**Problem**.
The response must reproduce every record in full.

Start of Task input

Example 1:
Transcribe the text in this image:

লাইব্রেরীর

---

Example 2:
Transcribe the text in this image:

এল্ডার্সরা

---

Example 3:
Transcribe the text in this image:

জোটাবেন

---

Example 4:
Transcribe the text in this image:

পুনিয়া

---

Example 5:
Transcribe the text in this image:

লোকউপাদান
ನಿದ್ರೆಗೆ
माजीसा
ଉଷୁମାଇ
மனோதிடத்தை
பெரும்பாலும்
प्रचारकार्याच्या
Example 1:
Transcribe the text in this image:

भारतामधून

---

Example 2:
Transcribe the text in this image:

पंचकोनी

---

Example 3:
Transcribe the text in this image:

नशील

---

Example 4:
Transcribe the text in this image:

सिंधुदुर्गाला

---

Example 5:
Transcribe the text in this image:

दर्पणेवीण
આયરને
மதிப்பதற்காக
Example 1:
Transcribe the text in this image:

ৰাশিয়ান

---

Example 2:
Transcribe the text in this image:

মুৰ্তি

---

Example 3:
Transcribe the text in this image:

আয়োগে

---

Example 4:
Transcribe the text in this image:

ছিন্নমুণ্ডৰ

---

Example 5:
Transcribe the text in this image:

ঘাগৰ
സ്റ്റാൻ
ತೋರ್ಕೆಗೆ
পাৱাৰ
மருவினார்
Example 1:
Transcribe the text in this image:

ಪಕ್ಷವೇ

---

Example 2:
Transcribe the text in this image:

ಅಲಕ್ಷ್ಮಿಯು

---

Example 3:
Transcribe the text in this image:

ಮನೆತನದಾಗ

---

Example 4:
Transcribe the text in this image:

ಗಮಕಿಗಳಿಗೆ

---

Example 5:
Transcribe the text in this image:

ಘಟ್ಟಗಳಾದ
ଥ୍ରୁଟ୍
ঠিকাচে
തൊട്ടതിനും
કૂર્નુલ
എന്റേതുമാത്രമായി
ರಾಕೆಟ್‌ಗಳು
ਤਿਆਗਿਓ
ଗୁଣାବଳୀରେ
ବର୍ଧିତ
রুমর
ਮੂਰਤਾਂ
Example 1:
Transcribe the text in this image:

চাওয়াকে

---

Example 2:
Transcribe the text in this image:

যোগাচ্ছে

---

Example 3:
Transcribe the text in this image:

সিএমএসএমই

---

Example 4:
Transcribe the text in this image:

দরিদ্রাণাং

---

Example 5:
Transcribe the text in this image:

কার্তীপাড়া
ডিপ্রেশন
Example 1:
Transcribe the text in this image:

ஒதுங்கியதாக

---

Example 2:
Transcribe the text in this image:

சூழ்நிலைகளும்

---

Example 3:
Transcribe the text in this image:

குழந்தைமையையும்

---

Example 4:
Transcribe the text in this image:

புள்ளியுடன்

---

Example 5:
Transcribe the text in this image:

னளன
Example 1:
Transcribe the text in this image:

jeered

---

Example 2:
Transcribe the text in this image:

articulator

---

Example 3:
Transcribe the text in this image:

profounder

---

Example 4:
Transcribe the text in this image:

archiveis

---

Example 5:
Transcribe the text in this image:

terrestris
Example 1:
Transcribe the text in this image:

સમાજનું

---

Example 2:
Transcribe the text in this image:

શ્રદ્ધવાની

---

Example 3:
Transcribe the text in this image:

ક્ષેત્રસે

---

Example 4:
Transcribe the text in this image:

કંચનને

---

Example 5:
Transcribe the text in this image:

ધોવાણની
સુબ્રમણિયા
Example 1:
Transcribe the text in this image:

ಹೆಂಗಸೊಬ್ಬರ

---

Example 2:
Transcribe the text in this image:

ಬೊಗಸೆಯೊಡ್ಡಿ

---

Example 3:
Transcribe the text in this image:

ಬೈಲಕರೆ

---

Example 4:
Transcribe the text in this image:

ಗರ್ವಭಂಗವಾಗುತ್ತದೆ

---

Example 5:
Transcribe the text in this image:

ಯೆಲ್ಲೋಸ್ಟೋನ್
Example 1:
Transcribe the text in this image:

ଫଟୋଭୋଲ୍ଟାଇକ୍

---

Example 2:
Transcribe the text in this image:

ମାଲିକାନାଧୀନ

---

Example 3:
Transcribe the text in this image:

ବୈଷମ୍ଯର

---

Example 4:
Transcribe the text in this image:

End of Task input

**Answer space**.
Example 1:
Transcribe the text in this image:

লাইব্রেরীর

---

Example 2:
Transcribe the text in this image:

এল্ডার্সরা

---

Example 3:
Transcribe the text in this image:

জোটাবেন

---

Example 4:
Transcribe the text in this image:

পুনিয়া

---

Example 5:
Transcribe the text in this image:

লোকউপাদান
ನಿದ್ರೆಗೆ
माजीसा
ଉଷୁମାଇ
மனோதிடத்தை
பெரும்பாலும்
प्रचारकार्याच्या
Example 1:
Transcribe the text in this image:

भारतामधून

---

Example 2:
Transcribe the text in this image:

पंचकोनी

---

Example 3:
Transcribe the text in this image:

नशील

---

Example 4:
Transcribe the text in this image:

सिंधुदुर्गाला

---

Example 5:
Transcribe the text in this image:

दर्पणेवीण
આયરને
மதிப்பதற்காக
Example 1:
Transcribe the text in this image:

ৰাশিয়ান

---

Example 2:
Transcribe the text in this image:

মুৰ্তি

---

Example 3:
Transcribe the text in this image:

আয়োগে

---

Example 4:
Transcribe the text in this image:

ছিন্নমুণ্ডৰ

---

Example 5:
Transcribe the text in this image:

ঘাগৰ
സ്റ്റാൻ
ತೋರ್ಕೆಗೆ
পাৱাৰ
மருவினார்
Example 1:
Transcribe the text in this image:

ಪಕ್ಷವೇ

---

Example 2:
Transcribe the text in this image:

ಅಲಕ್ಷ್ಮಿಯು

---

Example 3:
Transcribe the text in this image:

ಮನೆತನದಾಗ

---

Example 4:
Transcribe the text in this image:

ಗಮಕಿಗಳಿಗೆ

---

Example 5:
Transcribe the text in this image:

ಘಟ್ಟಗಳಾದ
ଥ୍ରୁଟ୍
ঠিকাচে
തൊട്ടതിനും
કૂર્નુલ
എന്റേതുമാത്രമായി
ರಾಕೆಟ್‌ಗಳು
ਤਿਆਗਿਓ
ଗୁଣାବଳୀରେ
ବର୍ଧିତ
রুমর
ਮੂਰਤਾਂ
Example 1:
Transcribe the text in this image:

চাওয়াকে

---

Example 2:
Transcribe the text in this image:

যোগাচ্ছে

---

Example 3:
Transcribe the text in this image:

সিএমএসএমই

---

Example 4:
Transcribe the text in this image:

দরিদ্রাণাং

---

Example 5:
Transcribe the text in this image:

কার্তীপাড়া
ডিপ্রেশন
Example 1:
Transcribe the text in this image:

ஒதுங்கியதாக

---

Example 2:
Transcribe the text in this image:

சூழ்நிலைகளும்

---

Example 3:
Transcribe the text in this image:

குழந்தைமையையும்

---

Example 4:
Transcribe the text in this image:

புள்ளியுடன்

---

Example 5:
Transcribe the text in this image:

னளன
Example 1:
Transcribe the text in this image:

jeered

---

Example 2:
Transcribe the text in this image:

articulator

---

Example 3:
Transcribe the text in this image:

profounder

---

Example 4:
Transcribe the text in this image:

archiveis

---

Example 5:
Transcribe the text in this image:

terrestris
Example 1:
Transcribe the text in this image:

સમાજનું

---

Example 2:
Transcribe the text in this image:

શ્રદ્ધવાની

---

Example 3:
Transcribe the text in this image:

ક્ષેત્રસે

---

Example 4:
Transcribe the text in this image:

કંચનને

---

Example 5:
Transcribe the text in this image:

ધોવાણની
સુબ્રમણિયા
Example 1:
Transcribe the text in this image:

ಹೆಂಗಸೊಬ್ಬರ

---

Example 2:
Transcribe the text in this image:

ಬೊಗಸೆಯೊಡ್ಡಿ

---

Example 3:
Transcribe the text in this image:

ಬೈಲಕರೆ

---

Example 4:
Transcribe the text in this image:

ಗರ್ವಭಂಗವಾಗುತ್ತದೆ

---

Example 5:
Transcribe the text in this image:

ಯೆಲ್ಲೋಸ್ಟೋನ್
Example 1:
Transcribe the text in this image:

ଫଟୋଭୋଲ୍ଟାଇକ୍

---

Example 2:
Transcribe the text in this image:

ମାଲିକାନାଧୀନ

---

Example 3:
Transcribe the text in this image:

ବୈଷମ୍ଯର

---

Example 4:
Transcribe the text in this image:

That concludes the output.